Textabschnitt:
▽
TEL.: +43 1 246 30-801  |  E-MAIL: support@lindeverlag.at
Suchen Hilfe
VwGH vom 21.02.1991, 90/09/0191

VwGH vom 21.02.1991, 90/09/0191

Betreff

Der Verwaltungsgerichtshof hat durch den Vorsitzenden Senatspräsident Dr. Karlik und die Hofräte Mag. Meinl, Dr. Fürnsinn, Dr. Germ und Dr. Höß als Richter, im Beisein des Schriftführers Mag. Fritz, über die Beschwerde des N gegen den Bescheid der Disziplinaroberkommission beim Bundeskanzleramt vom , GZ 30/20-DOK/90,

betreffend Verhängung der Disziplinarstrafe der Entlassung, zu Recht erkannt:

Spruch

Die Beschwerde wird als unbegründet abgewiesen.
△
Arbeitsauftrag 1:
Beantworte anhand des Textabschnitts die folgenden Fragen:
(a) Wer führte im Verwaltungsgerichtshof den Vorsitz?
(b) Welche Disziplinarstrafe war Gegenstand des Verfahrens?
(c) Wie entschied der Gerichtshof über die Beschwerde?
Arbeitsauftrag 2: Nenne alle Hofräte, die laut Textabschnitt als Richter mitwirkten.
Arbeitsauftrag 3: Gib aus dem Textabschnitt die Stelle unverändert wieder, die mit „Der Verwaltungsgerichtshof hat“ beginnt und mit „als unbegründet abgewiesen.“ endet.
Für die Aufgaben zum Textabschnitt sind die Datensätze ohne Belang.

Bereitgestellte Daten:
▽
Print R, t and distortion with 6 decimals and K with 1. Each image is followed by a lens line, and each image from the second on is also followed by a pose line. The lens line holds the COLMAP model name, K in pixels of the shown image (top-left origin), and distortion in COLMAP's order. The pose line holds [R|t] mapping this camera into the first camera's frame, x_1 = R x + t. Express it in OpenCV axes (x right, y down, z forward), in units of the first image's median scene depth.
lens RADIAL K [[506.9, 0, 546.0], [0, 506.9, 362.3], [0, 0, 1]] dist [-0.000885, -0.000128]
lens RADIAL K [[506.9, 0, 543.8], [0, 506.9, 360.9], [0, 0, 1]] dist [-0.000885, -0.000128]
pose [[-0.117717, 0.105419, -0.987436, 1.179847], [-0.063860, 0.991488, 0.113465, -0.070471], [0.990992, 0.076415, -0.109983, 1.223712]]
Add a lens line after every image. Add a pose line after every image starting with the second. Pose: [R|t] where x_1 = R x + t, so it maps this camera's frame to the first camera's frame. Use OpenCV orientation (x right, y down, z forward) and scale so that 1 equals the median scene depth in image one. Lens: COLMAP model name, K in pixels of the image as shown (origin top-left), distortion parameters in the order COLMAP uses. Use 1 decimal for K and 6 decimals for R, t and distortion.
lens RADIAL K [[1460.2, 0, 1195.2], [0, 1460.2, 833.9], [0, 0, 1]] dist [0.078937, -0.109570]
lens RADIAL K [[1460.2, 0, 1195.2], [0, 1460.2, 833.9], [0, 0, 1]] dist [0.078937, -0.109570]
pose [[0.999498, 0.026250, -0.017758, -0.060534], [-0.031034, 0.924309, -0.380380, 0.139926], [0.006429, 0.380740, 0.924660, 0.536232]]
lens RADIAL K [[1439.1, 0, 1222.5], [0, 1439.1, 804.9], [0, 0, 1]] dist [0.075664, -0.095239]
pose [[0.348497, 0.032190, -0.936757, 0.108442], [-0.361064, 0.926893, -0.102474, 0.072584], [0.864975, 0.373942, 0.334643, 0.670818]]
△
Ergebnis 1:
(a) Senatspräsident Dr. Karlik
(b) Die Entlassung
(c) Die Beschwerde wurde als unbegründet abgewiesen.

Ergebnis 2:
- Mag. Meinl
- Dr. Fürnsinn
- Dr. Germ
- Dr. Höß

Ergebnis 3:
Der Verwaltungsgerichtshof hat durch den Vorsitzenden Senatspräsident Dr. Karlik und die Hofräte Mag. Meinl, Dr. Fürnsinn, Dr. Germ und Dr. Höß als Richter, im Beisein des Schriftführers Mag. Fritz, über die Beschwerde des N gegen den Bescheid der Disziplinaroberkommission beim Bundeskanzleramt vom , GZ 30/20-DOK/90,

betreffend Verhängung der Disziplinarstrafe der Entlassung, zu Recht erkannt:

Spruch

Die Beschwerde wird als unbegründet abgewiesen.